--- ФРАГМЕНТ ТЕКСТА ---
□ □ □

Моя жена, - писал Олаф, - вызвалась волонтером для работы с беженцами. В ее задачи входило проведение бесед с теми, которые желали изучать язык, но речь здесь шла и о контактах с нормальными жителями Берлина, которые могли бы рассказать этим людям о жизни в этой стране, о ее обычаях и проблемах. Многие уже закончили языковые курсы. В большинстве это были молодые мужчины в возрасте двадцати-тридцати лет. Милые, симпатичные, им хотелось того, чего обычно и желают молодые люди: получить специальность и работу, жилище и завести семью. Самой красивой страной, как они сами говорили, для большинства их них была не Германия, но их родина: Сирия, Палестина, Афганистан.

□ □ □

--- ПРЕДОСТАВЛЕННЫЕ ЗАПИСИ ---
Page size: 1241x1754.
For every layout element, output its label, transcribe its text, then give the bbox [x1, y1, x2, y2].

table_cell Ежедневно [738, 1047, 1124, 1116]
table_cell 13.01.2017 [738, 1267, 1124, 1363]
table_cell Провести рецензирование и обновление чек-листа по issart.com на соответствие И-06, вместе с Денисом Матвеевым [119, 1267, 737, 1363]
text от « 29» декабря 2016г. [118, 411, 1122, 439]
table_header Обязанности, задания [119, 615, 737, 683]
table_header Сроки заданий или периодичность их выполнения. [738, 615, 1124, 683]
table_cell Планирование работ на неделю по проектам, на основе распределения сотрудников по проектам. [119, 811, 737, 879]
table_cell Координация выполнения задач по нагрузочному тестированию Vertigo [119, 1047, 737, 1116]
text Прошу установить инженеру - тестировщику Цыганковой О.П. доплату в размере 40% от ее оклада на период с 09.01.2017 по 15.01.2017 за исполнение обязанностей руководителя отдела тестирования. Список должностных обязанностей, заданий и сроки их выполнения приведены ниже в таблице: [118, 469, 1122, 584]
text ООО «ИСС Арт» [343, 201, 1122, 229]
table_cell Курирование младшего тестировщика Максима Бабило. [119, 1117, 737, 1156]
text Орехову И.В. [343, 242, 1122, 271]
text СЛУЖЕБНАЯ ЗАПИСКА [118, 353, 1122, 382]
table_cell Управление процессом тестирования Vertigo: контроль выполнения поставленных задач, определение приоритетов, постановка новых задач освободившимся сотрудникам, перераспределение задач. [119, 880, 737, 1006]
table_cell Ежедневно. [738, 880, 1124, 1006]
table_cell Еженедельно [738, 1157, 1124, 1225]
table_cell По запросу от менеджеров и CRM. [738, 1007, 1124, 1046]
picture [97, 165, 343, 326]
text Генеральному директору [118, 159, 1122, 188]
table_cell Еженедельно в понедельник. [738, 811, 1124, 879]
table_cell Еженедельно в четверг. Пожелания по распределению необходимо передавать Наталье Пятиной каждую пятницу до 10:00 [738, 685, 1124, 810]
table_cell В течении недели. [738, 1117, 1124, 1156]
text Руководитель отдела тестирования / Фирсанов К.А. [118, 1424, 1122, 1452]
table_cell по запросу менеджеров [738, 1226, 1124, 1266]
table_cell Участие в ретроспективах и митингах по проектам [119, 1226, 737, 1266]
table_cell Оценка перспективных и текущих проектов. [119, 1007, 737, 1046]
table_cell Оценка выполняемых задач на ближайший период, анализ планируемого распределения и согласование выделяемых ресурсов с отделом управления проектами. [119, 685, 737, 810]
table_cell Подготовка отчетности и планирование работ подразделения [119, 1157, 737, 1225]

□ □ □

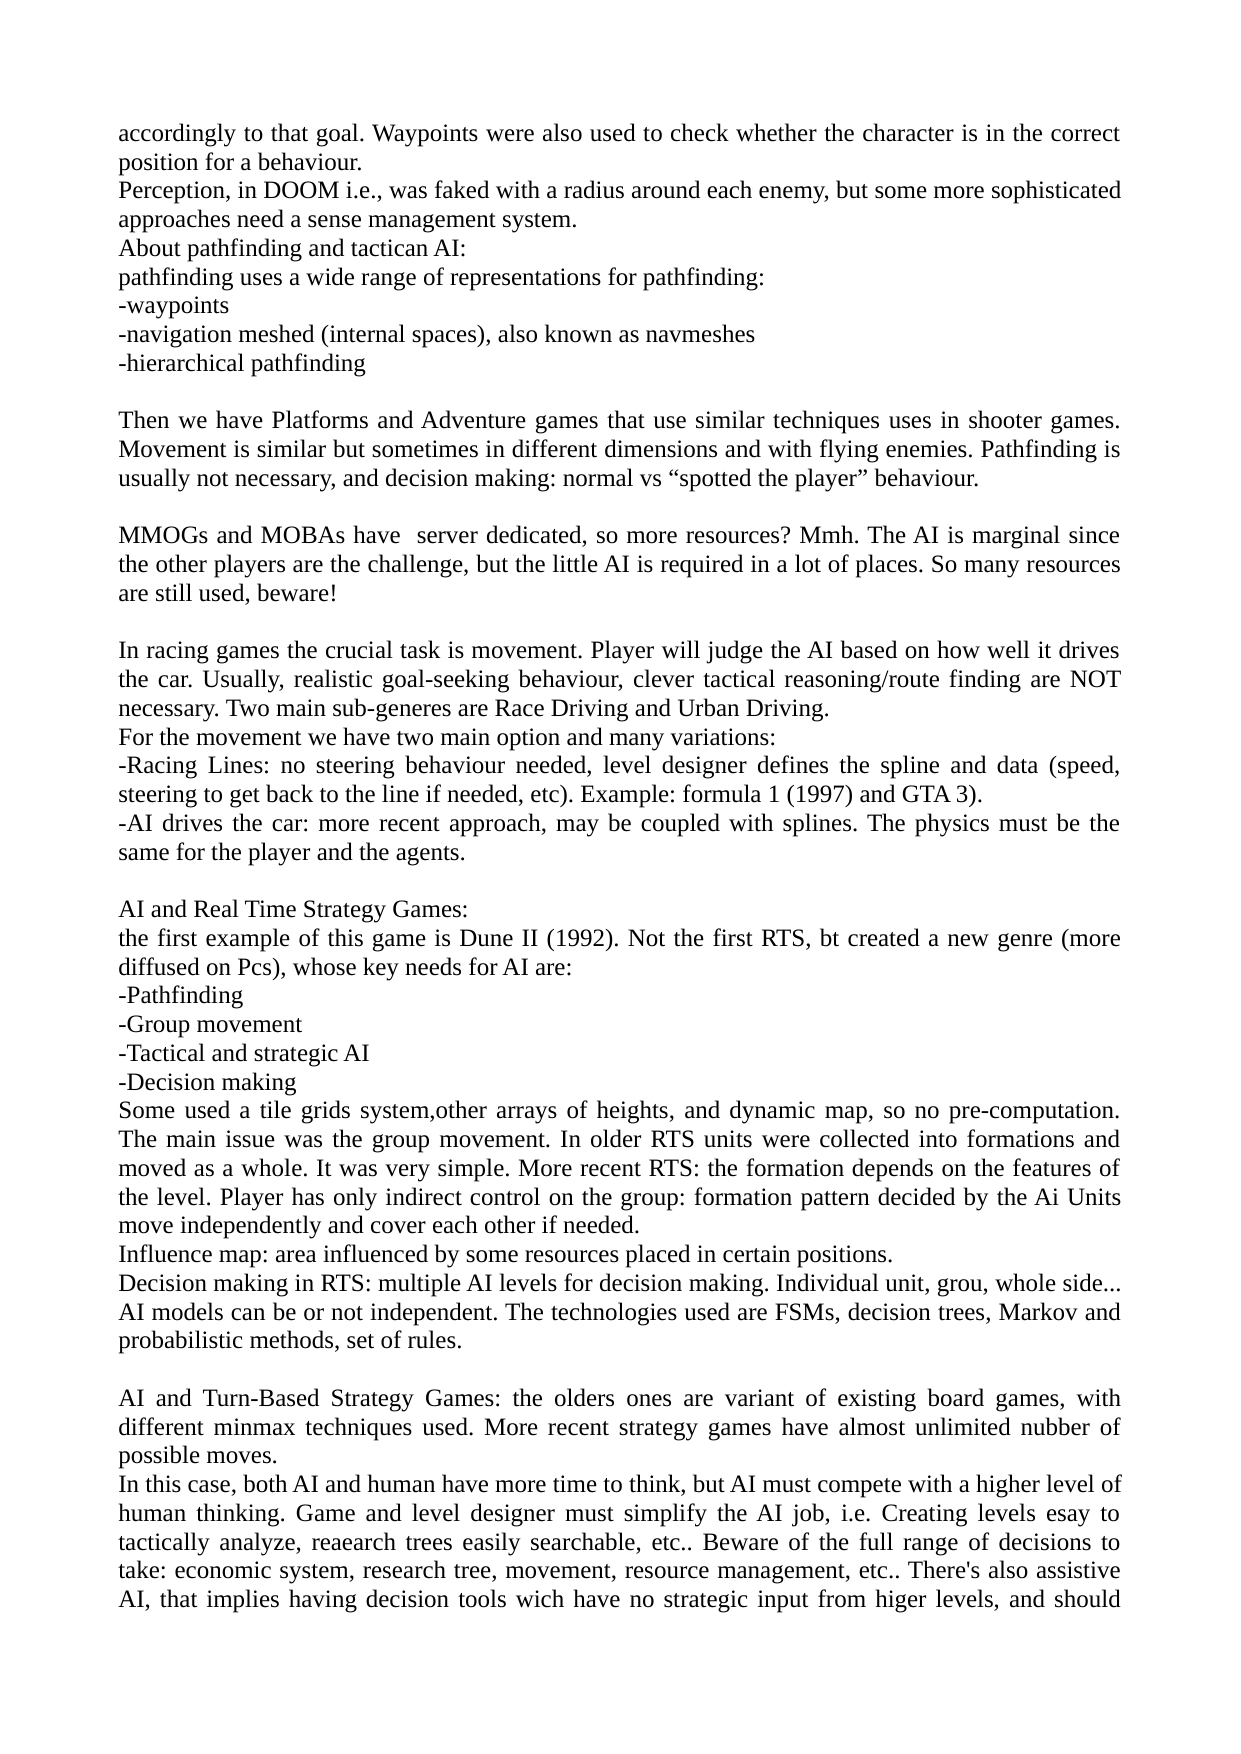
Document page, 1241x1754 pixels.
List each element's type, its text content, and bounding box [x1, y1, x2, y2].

□ □ □

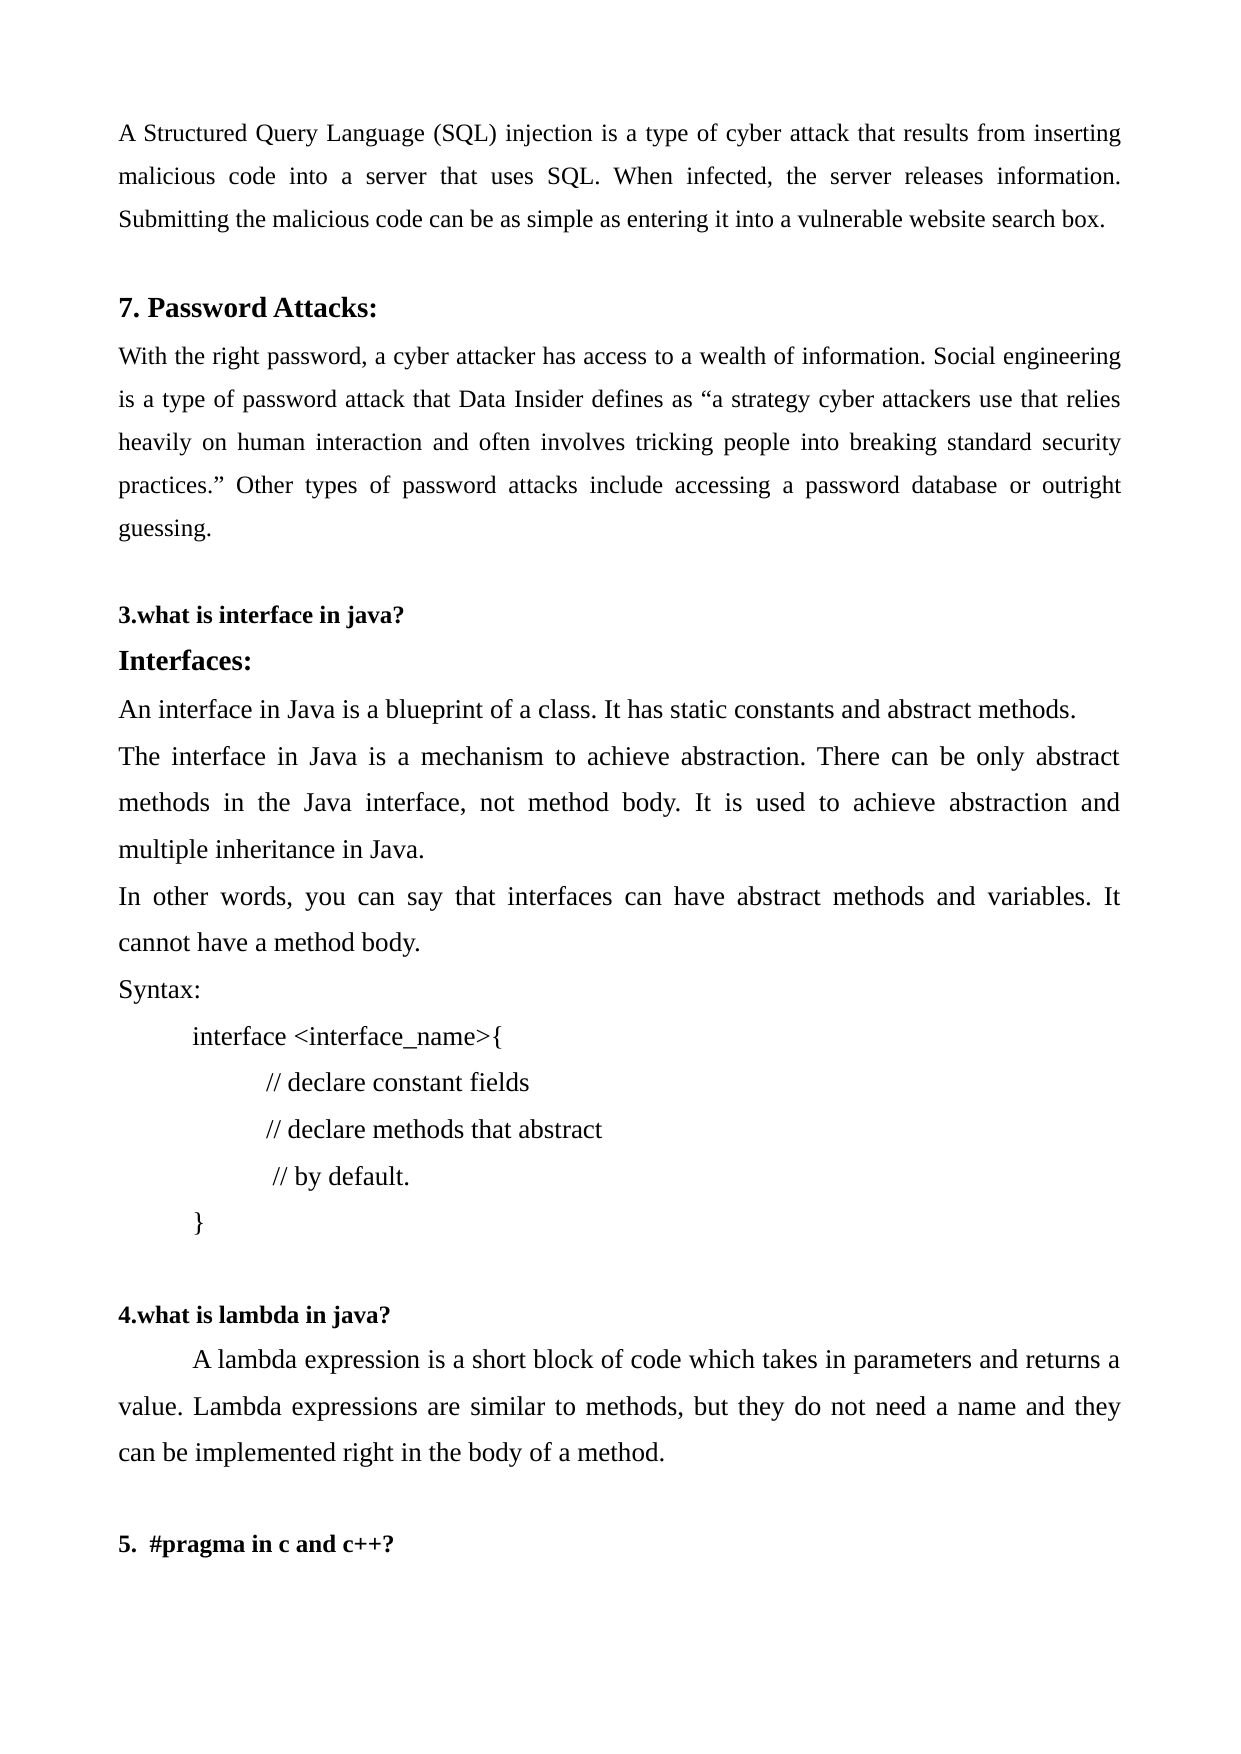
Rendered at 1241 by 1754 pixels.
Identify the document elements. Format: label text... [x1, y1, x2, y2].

□ □ □

--- ПИСЬМЕННОЕ ЗАДАНИЕ 1 ---
Замените во фрагменте текста «Берлина» на «Гамбурга» и приведите отрывок между словами «Моя жена, - писал» и «Сирия, Палестина, Афганистан.» включительно.
--- ПИСЬМЕННОЕ ЗАДАНИЕ 2 ---
Ответьте по фрагменту текста на следующие вопросы:
(а) Для какой работы вызвалась волонтером жена Олафа?
(б) Каков был возраст большинства тех, с кем она работала?
(в) Какие страны большинство из них называло самыми красивыми?

--- ОТВЕТ 1 ---
Моя жена, - писал Олаф, - вызвалась волонтером для работы с беженцами. В ее задачи входило проведение бесед с теми, которые желали изучать язык, но речь здесь шла и о контактах с нормальными жителями Гамбурга, которые могли бы рассказать этим людям о жизни в этой стране, о ее обычаях и проблемах. Многие уже закончили языковые курсы. В большинстве это были молодые мужчины в возрасте двадцати-тридцати лет. Милые, симпатичные, им хотелось того, чего обычно и желают молодые люди: получить специальность и работу, жилище и завести семью. Самой красивой страной, как они сами говорили, для большинства их них была не Германия, но их родина: Сирия, Палестина, Афганистан.

--- ОТВЕТ 2 ---
(а) Для работы с беженцами.
(б) От двадцати до тридцати лет; в большинстве это были молодые мужчины.
(в) Свою родину: Сирию, Палестину, Афганистан, а не Германию.